(Instructions to follow)
Within these records, how many lines hold "может"? Give the number alone.

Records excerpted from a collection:
----------
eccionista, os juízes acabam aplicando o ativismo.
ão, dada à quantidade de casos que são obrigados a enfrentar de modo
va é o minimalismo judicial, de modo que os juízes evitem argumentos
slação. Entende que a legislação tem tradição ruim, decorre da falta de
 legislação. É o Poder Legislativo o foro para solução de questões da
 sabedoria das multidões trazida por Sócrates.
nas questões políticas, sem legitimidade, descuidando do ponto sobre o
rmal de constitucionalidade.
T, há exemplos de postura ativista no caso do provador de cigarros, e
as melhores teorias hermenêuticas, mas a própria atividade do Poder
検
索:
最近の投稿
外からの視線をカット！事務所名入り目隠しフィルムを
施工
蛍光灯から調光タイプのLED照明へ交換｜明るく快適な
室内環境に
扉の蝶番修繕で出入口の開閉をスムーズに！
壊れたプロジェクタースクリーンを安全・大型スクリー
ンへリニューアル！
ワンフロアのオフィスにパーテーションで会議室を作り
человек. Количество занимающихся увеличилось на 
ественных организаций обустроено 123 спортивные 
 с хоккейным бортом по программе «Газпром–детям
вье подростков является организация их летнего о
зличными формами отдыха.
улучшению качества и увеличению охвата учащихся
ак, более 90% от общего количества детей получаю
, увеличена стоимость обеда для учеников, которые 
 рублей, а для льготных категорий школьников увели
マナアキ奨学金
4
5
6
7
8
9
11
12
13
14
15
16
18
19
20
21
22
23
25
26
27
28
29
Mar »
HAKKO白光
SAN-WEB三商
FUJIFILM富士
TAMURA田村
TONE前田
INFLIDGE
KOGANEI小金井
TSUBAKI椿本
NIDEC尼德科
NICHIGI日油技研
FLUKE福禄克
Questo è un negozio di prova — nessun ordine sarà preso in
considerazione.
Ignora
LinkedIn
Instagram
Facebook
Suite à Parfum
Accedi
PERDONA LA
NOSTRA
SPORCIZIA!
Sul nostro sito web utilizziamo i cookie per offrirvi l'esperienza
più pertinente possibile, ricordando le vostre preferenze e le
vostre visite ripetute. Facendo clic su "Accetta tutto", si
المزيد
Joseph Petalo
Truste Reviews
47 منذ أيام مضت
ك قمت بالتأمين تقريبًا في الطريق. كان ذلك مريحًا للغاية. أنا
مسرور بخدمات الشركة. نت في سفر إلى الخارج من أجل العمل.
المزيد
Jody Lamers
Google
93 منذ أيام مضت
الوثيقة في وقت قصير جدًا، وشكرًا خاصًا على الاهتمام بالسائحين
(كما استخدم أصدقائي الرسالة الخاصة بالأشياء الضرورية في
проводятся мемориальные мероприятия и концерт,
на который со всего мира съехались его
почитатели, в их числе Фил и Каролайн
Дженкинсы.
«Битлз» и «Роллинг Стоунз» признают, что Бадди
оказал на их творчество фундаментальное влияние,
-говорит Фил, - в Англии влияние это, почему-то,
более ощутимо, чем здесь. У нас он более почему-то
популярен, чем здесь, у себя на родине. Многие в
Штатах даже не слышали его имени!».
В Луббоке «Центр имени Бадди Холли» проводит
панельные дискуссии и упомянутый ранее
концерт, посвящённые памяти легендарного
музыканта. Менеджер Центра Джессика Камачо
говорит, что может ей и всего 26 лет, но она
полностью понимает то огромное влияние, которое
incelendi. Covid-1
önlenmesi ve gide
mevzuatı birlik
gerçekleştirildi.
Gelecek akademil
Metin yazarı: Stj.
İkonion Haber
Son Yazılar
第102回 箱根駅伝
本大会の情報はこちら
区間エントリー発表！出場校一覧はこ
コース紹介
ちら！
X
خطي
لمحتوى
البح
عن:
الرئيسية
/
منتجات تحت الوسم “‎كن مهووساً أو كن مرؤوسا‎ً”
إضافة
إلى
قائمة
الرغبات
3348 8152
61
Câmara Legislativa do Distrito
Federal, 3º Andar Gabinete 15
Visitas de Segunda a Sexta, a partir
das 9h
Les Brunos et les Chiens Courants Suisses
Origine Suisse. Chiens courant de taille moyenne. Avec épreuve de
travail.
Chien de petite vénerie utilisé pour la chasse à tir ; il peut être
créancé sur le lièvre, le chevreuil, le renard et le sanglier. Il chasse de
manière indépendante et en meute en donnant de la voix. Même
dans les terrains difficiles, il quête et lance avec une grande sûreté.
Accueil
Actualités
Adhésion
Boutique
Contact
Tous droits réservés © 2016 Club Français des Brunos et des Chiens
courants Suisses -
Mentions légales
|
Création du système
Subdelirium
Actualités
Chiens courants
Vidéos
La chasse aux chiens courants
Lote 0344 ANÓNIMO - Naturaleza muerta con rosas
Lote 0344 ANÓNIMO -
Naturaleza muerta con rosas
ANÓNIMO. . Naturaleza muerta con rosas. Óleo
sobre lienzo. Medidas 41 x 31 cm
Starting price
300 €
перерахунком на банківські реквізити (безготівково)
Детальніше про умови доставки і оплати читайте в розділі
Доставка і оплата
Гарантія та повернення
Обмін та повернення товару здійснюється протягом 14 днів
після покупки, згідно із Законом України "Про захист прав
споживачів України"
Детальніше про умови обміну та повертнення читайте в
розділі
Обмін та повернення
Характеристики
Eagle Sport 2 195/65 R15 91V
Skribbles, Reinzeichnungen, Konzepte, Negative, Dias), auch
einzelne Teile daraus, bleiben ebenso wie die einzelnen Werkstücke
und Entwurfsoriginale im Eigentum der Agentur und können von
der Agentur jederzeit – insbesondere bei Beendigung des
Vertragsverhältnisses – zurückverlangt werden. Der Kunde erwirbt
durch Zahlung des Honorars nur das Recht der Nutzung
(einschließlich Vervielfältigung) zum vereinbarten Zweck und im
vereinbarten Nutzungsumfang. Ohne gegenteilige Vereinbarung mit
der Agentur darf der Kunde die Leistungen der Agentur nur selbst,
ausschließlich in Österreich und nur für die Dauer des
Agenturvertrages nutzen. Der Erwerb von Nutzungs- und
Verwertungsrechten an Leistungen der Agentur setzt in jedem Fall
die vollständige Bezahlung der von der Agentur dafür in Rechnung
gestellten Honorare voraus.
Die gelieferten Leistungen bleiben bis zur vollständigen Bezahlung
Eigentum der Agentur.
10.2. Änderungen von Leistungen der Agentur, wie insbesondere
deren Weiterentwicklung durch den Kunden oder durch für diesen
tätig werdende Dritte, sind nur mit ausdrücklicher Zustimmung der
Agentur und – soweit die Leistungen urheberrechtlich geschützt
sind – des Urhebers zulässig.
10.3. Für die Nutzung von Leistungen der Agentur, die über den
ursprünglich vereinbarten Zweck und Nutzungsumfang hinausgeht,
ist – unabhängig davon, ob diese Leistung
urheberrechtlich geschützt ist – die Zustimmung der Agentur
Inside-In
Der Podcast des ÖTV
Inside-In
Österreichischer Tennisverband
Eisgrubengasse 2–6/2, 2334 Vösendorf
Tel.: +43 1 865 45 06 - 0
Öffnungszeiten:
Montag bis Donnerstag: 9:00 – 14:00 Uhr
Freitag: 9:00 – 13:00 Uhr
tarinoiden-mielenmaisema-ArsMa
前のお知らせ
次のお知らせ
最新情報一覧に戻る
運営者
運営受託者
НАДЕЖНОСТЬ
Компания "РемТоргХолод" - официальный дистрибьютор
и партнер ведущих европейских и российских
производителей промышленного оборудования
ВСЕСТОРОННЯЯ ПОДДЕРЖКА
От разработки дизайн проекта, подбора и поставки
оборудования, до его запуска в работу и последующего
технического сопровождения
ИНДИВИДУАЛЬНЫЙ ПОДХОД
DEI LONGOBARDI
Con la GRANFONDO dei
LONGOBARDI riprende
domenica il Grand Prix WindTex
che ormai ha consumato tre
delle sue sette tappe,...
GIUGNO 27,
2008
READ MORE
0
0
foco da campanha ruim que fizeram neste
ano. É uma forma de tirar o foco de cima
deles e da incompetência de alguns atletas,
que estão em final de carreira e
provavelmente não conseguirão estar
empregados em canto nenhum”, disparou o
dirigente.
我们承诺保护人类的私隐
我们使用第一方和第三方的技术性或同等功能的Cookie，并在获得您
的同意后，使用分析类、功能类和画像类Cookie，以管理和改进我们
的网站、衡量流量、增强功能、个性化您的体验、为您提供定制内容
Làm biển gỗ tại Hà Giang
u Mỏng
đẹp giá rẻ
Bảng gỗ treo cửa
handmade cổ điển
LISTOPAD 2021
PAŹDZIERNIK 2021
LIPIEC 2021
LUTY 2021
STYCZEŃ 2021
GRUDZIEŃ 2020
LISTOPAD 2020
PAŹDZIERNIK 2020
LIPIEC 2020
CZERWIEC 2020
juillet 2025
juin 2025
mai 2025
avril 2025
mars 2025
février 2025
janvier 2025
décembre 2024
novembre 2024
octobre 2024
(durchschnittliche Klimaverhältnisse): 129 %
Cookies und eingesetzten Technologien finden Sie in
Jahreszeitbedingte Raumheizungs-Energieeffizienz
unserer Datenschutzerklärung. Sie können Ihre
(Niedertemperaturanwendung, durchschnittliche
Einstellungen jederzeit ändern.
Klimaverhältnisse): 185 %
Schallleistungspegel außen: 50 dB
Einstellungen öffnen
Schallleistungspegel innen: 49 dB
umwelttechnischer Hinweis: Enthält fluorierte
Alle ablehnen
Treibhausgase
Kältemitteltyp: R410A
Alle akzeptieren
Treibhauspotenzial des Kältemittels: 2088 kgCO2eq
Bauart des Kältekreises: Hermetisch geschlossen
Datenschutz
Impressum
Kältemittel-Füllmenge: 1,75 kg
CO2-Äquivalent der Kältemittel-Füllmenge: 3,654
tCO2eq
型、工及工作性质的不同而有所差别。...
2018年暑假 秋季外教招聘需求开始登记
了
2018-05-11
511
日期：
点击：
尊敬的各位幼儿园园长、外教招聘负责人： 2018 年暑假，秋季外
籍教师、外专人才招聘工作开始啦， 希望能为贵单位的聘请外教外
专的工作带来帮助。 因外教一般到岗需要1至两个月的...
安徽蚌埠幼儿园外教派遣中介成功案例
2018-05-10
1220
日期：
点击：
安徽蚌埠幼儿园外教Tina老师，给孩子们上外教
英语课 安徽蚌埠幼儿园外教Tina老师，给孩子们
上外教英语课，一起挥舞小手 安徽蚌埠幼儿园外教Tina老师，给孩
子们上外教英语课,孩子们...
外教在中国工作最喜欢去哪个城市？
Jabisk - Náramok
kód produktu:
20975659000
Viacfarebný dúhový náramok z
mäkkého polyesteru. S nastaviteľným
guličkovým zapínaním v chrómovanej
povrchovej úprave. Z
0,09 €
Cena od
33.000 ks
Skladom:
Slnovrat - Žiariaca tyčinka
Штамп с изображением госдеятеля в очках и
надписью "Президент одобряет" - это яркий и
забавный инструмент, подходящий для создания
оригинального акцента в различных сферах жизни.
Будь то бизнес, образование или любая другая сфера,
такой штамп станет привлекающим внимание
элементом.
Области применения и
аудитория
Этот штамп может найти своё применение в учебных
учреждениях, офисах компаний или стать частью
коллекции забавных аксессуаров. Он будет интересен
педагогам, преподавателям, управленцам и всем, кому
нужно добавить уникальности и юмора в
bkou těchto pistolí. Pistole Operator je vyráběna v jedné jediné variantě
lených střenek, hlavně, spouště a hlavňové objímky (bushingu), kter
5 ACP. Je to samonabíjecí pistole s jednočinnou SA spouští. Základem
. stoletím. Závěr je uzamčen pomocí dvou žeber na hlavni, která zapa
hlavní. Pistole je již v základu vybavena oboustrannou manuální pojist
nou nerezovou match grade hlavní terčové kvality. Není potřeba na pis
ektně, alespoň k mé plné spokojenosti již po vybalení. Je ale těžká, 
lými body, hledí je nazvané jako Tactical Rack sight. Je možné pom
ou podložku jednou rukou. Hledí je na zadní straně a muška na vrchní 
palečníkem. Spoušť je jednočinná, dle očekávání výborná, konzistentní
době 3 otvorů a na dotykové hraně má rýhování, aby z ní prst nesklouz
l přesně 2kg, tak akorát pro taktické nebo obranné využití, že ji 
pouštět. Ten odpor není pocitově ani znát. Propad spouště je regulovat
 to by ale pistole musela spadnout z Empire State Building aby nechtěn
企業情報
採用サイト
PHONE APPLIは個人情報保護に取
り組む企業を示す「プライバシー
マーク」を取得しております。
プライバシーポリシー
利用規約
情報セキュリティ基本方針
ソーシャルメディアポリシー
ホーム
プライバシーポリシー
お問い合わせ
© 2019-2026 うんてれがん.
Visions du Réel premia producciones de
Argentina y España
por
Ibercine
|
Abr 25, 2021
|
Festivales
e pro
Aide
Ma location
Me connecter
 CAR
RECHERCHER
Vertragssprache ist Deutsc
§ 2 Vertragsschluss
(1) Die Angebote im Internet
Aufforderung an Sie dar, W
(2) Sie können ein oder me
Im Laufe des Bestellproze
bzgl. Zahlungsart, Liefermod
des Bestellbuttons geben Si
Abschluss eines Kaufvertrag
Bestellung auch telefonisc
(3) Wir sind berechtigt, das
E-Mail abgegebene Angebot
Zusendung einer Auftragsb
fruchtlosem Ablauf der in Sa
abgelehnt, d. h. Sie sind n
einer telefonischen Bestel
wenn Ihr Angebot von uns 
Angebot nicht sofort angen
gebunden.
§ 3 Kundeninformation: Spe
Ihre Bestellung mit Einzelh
----------
(Exercise solution)
2